A very brief guide for parenting

This blog post is an excerpt, with some additions, from the blog post “Other people, our moral mirrors: Part 1, negotiating needs.” I decided to make it a separate blog post as a quick resource for parents who might want to focus on the specific ideas here.

When clients come to me seeking parenting support, I have some basic principles for them to consider. Keep in mind, these are “aspirational” principles, meaning that perfect implementation will never be possible, so just do the best you can to reach them when you can.

Principle number one: “respect for yourself and your children, always.” To the extent possible, everything you do related to your children should role model respect for yourself and your children, no matter how difficult they are being. See them for what they are: children (and also the limitations they have based on their age and development). This doesn’t mean, “always be nice.” You can be firm, even strict at times, especially when doing so is part of demanding from them that they respect you, but also respecting them as a separate person trying to figure out complicated issues (little monkeys). It is entirely possible to be both frustrated and respectful. Teaching your kids how to do this by role modeling it when they frustrate you is a vital part of their development.

Principle number two: “children do what works until it doesn’t work anymore.” This basically means, if you reward a child’s negative behavior (even unintentionally), they will continue the behavior, no matter how much you wish they’d stop. So, it is not a good idea to placate a tantrum with a cookie at Target to make it stop, or they will throw another tantrum next time you’re at the store, expecting you to cave. If you stop rewarding the behavior, and give them more appropriate alternatives, and do so consistently, even when they resist, they will eventually stop and usually follow a different and hopefully more appropriate path. Any short term gain you might achieve with rewarding negative behavior will have long term hardship waiting for you. Follow through is everything! 

Principle number three: “monkey see, monkey do” or “garbage in garbage out.” Our children watch us much more closely than we think they do. They also assume that whatever we do is acceptable, when it often is not, at least for them. I remember the first time my son swore at me—he was much younger than I ever would have expected for him to start using that kind of vulgarity. I had no one to blame except myself, since I’d obviously used the same term around him to the point that he assumed its casual use was acceptable. Crap! These three principles are designed to foster a secure, reliable, rational and respectful environment in which our children will hopefully learn from us how they can seek to have their needs met in a manner that respects boundaries and recognizes the needs of others in addition to their own needs. At the root of attachment theory are two vital words for us when we are children and for the rest of our lives: “secure base.”  Children want to know, more than anything else, that they can count on their parents to provide a consistently secure base for them.  Do this and you will have greatly increased your chances of raising a well-adjusted child into adulthood.

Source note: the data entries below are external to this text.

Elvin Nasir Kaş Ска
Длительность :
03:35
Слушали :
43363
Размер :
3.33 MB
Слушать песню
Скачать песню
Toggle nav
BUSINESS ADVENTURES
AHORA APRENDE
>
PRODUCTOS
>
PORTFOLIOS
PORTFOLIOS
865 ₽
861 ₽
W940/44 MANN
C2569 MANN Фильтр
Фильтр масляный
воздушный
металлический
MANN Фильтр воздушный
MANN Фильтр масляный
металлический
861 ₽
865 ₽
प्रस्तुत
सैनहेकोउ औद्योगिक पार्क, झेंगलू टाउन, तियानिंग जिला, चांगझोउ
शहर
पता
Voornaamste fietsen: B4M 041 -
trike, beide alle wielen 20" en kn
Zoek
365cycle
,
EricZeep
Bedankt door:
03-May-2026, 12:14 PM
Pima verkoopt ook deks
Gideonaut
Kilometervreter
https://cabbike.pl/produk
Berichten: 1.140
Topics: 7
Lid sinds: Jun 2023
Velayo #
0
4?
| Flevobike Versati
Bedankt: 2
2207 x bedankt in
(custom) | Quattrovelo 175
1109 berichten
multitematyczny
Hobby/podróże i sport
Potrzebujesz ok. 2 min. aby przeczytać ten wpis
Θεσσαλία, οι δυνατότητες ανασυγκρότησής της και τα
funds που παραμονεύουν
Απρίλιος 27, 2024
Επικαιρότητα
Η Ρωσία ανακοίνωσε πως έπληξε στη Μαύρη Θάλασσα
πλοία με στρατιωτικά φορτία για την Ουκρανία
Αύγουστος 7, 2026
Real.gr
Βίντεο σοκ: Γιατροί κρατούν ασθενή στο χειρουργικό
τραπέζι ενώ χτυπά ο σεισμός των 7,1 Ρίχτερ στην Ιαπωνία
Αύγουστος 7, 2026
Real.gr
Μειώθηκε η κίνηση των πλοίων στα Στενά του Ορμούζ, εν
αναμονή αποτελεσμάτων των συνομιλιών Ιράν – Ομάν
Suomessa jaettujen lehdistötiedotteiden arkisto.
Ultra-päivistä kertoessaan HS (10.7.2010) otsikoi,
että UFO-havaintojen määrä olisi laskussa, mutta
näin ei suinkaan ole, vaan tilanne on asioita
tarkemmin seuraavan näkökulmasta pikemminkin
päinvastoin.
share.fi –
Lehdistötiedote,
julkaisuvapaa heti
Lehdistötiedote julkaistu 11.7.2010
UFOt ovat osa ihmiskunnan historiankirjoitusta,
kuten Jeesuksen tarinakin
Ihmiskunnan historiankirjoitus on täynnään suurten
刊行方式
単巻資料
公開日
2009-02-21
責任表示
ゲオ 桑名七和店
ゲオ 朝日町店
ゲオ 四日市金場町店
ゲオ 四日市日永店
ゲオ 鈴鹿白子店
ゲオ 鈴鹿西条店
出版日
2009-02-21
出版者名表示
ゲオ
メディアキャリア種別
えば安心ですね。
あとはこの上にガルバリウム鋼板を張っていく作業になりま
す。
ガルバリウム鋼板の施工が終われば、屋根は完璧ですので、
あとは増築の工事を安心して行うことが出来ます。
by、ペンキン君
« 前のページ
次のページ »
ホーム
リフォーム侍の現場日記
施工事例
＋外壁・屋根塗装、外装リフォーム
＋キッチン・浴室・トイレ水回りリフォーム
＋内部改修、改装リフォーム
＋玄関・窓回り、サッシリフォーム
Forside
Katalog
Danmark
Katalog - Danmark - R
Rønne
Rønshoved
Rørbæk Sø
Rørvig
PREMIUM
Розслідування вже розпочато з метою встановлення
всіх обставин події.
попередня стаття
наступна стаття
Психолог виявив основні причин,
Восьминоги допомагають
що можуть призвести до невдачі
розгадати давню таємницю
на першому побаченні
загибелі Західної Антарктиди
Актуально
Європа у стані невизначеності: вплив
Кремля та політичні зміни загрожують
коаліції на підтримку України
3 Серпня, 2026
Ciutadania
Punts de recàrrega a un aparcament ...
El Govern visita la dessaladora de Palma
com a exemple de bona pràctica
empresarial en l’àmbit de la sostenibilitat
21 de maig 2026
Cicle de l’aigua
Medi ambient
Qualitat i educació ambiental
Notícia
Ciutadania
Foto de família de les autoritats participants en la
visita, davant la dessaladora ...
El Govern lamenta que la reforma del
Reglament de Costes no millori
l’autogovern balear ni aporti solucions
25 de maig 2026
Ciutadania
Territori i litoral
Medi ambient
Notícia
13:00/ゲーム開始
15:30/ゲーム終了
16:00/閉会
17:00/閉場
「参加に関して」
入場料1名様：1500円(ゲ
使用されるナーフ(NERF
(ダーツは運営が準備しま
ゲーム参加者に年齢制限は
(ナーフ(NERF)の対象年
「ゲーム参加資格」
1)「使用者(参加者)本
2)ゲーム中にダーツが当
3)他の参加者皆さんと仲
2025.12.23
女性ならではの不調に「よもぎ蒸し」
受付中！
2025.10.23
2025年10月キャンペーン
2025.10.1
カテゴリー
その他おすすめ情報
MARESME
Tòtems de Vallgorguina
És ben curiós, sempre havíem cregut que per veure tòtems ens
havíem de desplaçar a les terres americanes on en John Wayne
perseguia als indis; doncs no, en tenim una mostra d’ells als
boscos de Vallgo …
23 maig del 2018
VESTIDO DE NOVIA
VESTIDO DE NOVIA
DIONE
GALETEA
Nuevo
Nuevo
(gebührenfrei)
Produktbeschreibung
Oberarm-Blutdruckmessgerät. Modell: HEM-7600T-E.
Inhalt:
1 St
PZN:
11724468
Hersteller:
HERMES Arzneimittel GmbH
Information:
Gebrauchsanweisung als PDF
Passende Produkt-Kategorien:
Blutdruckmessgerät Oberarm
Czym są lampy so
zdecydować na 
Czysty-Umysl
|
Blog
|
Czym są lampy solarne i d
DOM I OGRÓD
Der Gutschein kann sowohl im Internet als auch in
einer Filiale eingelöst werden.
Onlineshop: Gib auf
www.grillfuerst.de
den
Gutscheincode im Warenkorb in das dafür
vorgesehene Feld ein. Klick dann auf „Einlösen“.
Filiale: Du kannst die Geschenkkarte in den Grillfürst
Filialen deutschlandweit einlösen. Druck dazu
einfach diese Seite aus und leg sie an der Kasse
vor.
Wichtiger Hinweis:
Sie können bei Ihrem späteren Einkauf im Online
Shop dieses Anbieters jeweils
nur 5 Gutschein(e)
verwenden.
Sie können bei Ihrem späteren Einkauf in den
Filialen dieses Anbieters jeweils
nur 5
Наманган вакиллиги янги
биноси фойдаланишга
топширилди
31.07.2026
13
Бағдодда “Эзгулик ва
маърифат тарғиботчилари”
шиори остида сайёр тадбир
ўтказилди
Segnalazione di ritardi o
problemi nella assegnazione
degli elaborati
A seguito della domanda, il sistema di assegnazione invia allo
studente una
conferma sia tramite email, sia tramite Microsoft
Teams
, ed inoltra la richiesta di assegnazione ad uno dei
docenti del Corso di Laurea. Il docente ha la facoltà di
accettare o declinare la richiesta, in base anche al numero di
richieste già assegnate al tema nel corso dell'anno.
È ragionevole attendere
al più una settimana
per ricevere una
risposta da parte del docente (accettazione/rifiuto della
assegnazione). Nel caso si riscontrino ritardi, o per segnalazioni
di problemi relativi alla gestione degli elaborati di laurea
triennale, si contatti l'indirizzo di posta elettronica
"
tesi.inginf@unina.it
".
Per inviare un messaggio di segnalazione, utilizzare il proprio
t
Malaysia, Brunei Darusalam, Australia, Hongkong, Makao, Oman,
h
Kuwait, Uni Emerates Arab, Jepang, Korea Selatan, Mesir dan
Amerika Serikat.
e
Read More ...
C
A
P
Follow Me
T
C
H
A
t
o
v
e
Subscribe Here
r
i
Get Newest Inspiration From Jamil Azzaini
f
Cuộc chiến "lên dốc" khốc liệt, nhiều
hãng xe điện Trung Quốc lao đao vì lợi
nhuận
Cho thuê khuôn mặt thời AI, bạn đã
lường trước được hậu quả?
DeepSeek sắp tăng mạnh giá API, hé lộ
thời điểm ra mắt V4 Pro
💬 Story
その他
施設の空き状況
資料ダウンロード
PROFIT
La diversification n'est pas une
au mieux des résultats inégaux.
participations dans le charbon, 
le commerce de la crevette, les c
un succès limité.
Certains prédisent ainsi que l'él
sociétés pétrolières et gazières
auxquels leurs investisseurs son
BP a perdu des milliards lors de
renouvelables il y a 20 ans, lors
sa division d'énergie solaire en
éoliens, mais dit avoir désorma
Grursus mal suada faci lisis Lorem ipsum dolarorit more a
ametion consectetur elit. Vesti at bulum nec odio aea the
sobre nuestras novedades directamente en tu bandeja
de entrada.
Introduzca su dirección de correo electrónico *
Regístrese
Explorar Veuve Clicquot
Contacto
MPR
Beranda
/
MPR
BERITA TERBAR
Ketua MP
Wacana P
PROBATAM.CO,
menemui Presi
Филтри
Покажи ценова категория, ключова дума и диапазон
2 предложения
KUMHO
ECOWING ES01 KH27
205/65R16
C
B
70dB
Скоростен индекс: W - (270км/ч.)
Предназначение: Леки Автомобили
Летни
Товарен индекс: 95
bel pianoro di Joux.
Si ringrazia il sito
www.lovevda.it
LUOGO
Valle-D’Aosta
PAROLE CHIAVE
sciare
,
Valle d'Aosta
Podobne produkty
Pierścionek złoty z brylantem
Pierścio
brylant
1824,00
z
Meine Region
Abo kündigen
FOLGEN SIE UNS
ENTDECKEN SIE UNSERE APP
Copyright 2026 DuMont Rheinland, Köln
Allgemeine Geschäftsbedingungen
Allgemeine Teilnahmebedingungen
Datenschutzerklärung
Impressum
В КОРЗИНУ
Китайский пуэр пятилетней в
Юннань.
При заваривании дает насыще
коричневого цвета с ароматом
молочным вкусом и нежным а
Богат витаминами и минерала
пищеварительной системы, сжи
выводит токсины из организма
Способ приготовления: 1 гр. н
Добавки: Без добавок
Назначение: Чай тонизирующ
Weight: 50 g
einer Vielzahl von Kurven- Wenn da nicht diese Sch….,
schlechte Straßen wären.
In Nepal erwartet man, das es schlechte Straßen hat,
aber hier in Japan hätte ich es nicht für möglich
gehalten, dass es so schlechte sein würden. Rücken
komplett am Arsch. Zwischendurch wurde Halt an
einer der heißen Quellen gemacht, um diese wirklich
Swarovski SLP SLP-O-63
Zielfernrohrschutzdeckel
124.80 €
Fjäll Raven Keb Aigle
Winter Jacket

As an addition to the three principles I’ve explained in this post, I will add this overall summary to what I think most of us as parents want for our children when they reach adulthood. We want our children to be: “Value-driven (make decisions based on a strong sense of their personal values), self-regulated (they are aware of how they are feeling and the actions necessary to contain those feelings), act with self-interest (they know what the want and need and how to express their wants and needs), along with due consideration for the needs of others (their feelings and actions are formed within the context of what others might think or need as well).” The three principles above will help us help our children achieve these goals for the kinds of people we hope our children will become in adulthood.